* _Travail à faire_:
Transcrivez sans rien changer le passage du texte sur les Ouïghours qui commence par les mots contenant "En 2000, à l’issue" et se termine par "et sans condition.".

* _Texte source_:

☆ ☆ ☆ ☆ ☆

« La Chine présente désormais la répression des activités des Ouïghours comme une politique de lutte contre le « terrorisme » », a déclaré Amnesty International. « Depuis les attentats perpétrés le 11 septembre 2001 aux États-Unis, le gouvernement chinois utilise le prétexte de la lutte contre le « terrorisme » pour réprimer davantage toutes les formes d’opposition politique ou religieuse dans la région. »
Les autorités chinoises continuent d’arrêter et de placer en détention, du seul fait de leurs opinions, des personnes qui n’ont jamais eu recours à la violence ni prôné son usage. L’existence de ces prisonniers d’opinion démontre que la politique de répression menée par le gouvernement dans la région va bien au-delà de la lutte contre la violence ou le « terrorisme ».
Âgée de cinquante-sept ans, la prisonnière d’opinion Rebiya Kadeer était une femme d’affaires que les autorités chinoises avaient jadis érigée en modèle ; elle faisait partie de la délégation officielle lors de la Conférence mondiale sur les femmes organisée par les Nations unies en 1995.
En 2000, à l’issue d’un procès qui s’est déroulé en secret, cette mère de 11 enfants a été condamnée à huit années d’emprisonnement pour avoir « communiqué des informations secrètes à des étrangers ». Il s’avère qu’elle avait envoyé à son mari, un ancien prisonnier politique exilé aux États-Unis, des journaux locaux que l’on peut se procurer librement en Chine. Durant son procès, ni Rebiya Kaader ni son avocats ne furent autorisés à parler en sa défense.
Rebiya Kaader souffre désormais d’une gastrite chronique et prend tous les jours des médicaments en prison. Amnesty International se réjouit de l’annonce, en mars dernier, de la réduction d’un an de la durée de sa peine, mais continue de demander sa libération immédiate et sans condition.

☆ ☆ ☆ ☆ ☆

* _Entrées extraites_:
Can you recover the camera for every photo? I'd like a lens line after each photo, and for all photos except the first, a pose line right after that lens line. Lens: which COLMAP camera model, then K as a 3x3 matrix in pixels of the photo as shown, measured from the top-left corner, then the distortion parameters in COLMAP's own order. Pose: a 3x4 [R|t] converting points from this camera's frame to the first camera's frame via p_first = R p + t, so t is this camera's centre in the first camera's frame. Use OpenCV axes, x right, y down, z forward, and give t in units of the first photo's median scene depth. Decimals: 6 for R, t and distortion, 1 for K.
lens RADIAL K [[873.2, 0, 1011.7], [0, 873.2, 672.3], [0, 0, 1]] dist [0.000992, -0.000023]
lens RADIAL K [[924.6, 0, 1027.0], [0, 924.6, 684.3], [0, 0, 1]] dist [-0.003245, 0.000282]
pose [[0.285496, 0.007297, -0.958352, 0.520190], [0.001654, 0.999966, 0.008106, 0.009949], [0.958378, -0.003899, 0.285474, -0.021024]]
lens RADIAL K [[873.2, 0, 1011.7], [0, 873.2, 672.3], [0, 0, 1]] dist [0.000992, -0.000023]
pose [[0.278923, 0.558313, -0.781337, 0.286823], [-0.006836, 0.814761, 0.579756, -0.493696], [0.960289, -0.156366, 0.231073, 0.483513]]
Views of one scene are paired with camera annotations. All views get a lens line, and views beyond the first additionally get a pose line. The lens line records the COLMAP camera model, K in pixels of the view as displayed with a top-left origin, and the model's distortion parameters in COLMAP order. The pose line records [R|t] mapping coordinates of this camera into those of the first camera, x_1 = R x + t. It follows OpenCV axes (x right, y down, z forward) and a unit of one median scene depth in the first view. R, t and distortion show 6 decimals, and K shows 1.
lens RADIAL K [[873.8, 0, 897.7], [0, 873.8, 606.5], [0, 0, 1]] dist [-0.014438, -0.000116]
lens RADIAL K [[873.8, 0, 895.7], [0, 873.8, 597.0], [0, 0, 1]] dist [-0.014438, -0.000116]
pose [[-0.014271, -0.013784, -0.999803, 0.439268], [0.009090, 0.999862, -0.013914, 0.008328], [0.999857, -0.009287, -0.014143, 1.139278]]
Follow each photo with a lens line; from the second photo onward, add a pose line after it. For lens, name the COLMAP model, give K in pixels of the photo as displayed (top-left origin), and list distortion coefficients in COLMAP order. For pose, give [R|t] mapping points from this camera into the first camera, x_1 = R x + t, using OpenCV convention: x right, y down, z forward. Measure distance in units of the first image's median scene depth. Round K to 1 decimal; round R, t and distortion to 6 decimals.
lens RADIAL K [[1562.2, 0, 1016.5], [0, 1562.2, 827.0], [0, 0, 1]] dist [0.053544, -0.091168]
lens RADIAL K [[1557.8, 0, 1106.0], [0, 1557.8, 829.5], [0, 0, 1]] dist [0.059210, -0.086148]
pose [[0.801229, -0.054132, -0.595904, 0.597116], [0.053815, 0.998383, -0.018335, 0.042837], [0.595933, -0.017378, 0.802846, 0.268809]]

☆ ☆ ☆ ☆ ☆

* _Réponse attendue_:
En 2000, à l’issue d’un procès qui s’est déroulé en secret, cette mère de 11 enfants a été condamnée à huit années d’emprisonnement pour avoir « communiqué des informations secrètes à des étrangers ». Il s’avère qu’elle avait envoyé à son mari, un ancien prisonnier politique exilé aux États-Unis, des journaux locaux que l’on peut se procurer librement en Chine. Durant son procès, ni Rebiya Kaader ni son avocats ne furent autorisés à parler en sa défense.
Rebiya Kaader souffre désormais d’une gastrite chronique et prend tous les jours des médicaments en prison. Amnesty International se réjouit de l’annonce, en mars dernier, de la réduction d’un an de la durée de sa peine, mais continue de demander sa libération immédiate et sans condition.